Ann Fleming and Lynn Graham

Ann Fleming and Lynn Graham are no strangers to philanthropy. The daughters of former Western Chancellor, the late J. Allyn Taylor and his wife Betty, grew up in a family that placed a high importance on giving back to the community through voluntarism and financial support. Their parents’ values influenced all aspects of their lives. And recently they extended their spirit of generosity to Robarts Research Institute – an organization that held a very special place in their father’s heart.
They recently made a donation $250,000 which will be directed to the endowment established by the Stiller Foundation supporting the J. Allyn Taylor International Prize in Medicine. Their gift will significantly increase the value of the Prize over the next two years and in perpetuity. It will bring well deserved international recognition to the work undertaken at Robarts.
“We are so grateful to Ann and Lynn for this donation,” says Dr. Strong. “Their gift builds on the tremendous legacy of commitment of J. Allyn Taylor to Robarts, and will ensure the Taylor Prize will not only remain an important international award, but become one of Canada's pre-eminent awards recognizing expertise in areas of research that are of importance to the Institute and our researchers.”
Now in its 28th year, the J. Allyn Taylor International Prize in Medicine for 2012 was awarded to Dr. Reggie Edgerton, PhD, for his outstanding contributions to spinal cord injury research. He will receive the award at the Leaders in Innovation Dinner on November 19, following his presentation at the Taylor Symposium held earlier that day.
Both Fleming and Graham will attend the Leaders in Innovation Dinner this year, and will be accompanied by Graham’s son and Taylor’s eldest grandchild, Andrew. It’s an event both Fleming and Graham are looking forward to as it brings such distinction to their father.

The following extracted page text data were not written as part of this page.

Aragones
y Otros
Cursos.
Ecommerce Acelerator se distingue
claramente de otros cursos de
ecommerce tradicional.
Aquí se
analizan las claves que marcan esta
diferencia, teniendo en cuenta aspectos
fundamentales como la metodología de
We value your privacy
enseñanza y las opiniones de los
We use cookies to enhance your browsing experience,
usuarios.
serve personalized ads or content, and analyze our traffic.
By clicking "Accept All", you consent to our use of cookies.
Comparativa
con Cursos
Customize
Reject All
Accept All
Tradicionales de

Affectionately known as Mr. London, Taylor contributed immensely to the community and was integral to the establishment of many organizations including, the London Community Foundation, and the Canadian Medical Hall of Fame. Playing a role in the establishment of the Robarts Research Institute was a project of great importance to him and was motivated by the memory and love of his father, who died from a heart attack, when Taylor was only 12 years old. It was during his retirement years, that Taylor became involved with Robarts and ultimately he served as its first Board Chair.
Before making their recent donation, Fleming and Graham met with Dr. Strong, and had a chance to discuss the valuable research underway at Robarts. They were most intrigued by the work in Alzheimer’s disease and other forms of dementia. “We watched our mother decline during a 13 year period with Azlehimer’s and during that period we watched our father cope as her caregiver until his own health was put at risk. We can’t think of a better tribute to our parents than having our donation support Robarts.”